Activity: From the entries below, report how many lines contain the string "filter". Give only that number.

Exercise input:
────────────────────
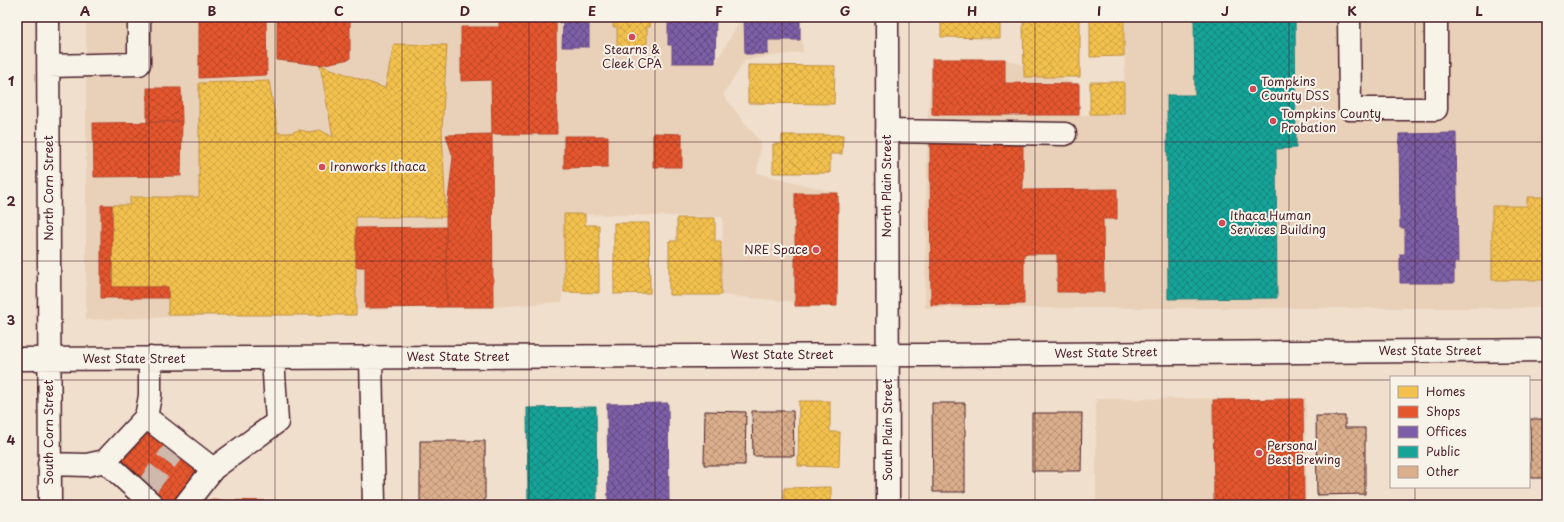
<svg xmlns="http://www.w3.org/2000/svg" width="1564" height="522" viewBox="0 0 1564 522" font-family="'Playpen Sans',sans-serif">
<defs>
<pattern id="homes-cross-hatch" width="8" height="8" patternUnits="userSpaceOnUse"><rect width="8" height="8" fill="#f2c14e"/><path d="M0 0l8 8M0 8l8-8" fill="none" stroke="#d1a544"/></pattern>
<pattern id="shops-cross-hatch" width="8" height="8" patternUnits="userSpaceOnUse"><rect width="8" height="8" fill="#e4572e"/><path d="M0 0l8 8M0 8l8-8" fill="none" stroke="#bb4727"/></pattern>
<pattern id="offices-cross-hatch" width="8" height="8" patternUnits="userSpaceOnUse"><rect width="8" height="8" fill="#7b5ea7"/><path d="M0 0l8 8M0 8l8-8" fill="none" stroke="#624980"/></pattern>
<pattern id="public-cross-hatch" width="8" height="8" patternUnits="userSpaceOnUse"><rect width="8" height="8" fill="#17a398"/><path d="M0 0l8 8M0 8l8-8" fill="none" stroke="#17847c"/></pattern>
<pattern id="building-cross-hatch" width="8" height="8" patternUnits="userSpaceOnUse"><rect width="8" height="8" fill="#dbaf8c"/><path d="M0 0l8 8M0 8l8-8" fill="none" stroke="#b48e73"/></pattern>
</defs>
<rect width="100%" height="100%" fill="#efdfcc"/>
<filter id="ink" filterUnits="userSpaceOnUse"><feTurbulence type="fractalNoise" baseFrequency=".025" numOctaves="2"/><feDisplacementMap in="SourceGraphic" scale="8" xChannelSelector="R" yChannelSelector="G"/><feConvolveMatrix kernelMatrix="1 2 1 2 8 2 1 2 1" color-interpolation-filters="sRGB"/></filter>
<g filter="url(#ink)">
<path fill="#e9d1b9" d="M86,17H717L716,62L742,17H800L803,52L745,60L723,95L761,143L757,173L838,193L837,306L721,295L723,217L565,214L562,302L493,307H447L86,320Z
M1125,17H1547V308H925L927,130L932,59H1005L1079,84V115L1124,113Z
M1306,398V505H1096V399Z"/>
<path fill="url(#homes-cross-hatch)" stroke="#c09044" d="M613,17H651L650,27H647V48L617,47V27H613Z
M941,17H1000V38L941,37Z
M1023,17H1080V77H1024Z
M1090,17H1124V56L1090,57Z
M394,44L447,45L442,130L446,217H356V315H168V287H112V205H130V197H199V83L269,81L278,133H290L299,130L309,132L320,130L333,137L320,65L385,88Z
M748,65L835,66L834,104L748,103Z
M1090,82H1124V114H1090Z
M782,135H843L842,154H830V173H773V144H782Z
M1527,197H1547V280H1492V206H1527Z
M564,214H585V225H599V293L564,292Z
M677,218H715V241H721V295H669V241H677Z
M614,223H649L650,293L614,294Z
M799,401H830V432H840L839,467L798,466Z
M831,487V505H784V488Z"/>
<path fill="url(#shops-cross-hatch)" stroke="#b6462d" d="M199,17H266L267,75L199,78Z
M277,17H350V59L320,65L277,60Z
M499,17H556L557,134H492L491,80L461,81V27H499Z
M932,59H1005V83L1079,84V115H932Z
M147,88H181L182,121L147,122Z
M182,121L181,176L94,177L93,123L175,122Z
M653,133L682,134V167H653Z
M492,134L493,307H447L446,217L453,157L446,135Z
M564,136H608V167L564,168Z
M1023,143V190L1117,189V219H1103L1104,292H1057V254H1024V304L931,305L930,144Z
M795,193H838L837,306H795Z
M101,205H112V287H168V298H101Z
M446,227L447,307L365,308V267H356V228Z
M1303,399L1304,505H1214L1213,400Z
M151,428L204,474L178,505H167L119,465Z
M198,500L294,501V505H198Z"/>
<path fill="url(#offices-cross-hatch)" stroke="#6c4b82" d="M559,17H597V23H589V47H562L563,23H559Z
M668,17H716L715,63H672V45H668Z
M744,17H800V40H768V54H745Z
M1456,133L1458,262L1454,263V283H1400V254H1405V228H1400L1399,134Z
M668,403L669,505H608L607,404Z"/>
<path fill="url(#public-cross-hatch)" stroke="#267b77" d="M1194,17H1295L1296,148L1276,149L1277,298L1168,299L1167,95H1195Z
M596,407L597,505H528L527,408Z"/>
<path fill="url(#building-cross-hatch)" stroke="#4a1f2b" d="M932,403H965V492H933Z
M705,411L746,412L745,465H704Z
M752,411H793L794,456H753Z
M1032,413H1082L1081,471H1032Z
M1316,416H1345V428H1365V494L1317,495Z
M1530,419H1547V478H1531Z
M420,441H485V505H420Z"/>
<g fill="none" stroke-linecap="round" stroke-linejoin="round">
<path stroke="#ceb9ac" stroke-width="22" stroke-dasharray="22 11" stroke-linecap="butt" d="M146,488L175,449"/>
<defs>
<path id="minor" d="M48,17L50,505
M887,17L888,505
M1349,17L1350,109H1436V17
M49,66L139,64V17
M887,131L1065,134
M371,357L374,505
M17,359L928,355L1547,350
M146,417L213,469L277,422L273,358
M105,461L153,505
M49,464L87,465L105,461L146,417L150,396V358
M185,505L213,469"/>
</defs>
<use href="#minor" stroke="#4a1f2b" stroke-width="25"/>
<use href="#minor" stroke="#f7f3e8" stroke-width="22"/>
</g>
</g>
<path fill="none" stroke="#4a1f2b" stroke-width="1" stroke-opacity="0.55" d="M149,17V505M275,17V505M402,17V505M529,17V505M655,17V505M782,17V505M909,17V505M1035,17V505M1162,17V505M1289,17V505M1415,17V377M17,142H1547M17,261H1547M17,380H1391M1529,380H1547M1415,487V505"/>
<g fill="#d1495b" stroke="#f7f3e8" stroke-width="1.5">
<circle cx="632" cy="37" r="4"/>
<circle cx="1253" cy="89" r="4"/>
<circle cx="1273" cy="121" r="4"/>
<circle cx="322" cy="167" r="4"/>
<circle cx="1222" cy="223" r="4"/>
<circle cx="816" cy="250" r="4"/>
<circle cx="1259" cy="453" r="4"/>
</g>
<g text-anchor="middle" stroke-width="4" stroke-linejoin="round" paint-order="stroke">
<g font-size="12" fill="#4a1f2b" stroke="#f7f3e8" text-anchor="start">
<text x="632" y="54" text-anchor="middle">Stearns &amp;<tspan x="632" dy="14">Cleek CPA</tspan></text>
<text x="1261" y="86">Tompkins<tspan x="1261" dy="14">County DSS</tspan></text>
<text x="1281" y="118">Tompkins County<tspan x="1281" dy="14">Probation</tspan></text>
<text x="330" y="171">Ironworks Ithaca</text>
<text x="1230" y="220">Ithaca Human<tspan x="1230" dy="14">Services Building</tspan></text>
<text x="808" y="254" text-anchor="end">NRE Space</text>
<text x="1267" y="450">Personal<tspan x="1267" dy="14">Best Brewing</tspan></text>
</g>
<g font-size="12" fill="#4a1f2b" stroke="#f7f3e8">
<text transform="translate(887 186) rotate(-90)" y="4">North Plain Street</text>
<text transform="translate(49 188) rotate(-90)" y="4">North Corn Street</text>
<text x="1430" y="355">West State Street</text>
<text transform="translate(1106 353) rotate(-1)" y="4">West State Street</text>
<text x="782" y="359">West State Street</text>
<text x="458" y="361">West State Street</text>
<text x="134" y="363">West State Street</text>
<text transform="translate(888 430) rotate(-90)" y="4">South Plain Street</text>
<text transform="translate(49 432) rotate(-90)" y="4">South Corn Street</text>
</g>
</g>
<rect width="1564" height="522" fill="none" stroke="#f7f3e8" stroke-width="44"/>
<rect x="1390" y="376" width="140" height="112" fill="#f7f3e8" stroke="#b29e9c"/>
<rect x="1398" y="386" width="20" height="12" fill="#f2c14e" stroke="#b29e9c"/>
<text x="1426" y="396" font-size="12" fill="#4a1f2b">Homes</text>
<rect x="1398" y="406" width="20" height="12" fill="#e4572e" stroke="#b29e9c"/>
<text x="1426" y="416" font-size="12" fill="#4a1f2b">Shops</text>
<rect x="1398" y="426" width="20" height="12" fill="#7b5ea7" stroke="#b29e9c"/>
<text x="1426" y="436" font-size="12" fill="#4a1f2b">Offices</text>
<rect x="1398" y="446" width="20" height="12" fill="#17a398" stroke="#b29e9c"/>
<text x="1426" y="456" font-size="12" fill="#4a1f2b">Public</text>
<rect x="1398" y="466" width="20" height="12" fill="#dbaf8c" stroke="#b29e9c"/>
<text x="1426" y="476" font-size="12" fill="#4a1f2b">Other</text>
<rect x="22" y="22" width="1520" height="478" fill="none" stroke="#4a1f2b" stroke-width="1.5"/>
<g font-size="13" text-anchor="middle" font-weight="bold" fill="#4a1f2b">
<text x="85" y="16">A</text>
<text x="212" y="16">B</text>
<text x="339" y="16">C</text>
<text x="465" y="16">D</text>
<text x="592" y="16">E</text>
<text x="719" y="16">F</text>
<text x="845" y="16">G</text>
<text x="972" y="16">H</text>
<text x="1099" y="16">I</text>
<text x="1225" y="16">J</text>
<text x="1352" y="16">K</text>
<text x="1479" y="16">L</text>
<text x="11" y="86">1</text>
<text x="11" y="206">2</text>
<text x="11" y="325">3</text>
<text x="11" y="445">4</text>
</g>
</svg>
────────────────────
Finished exercise: 2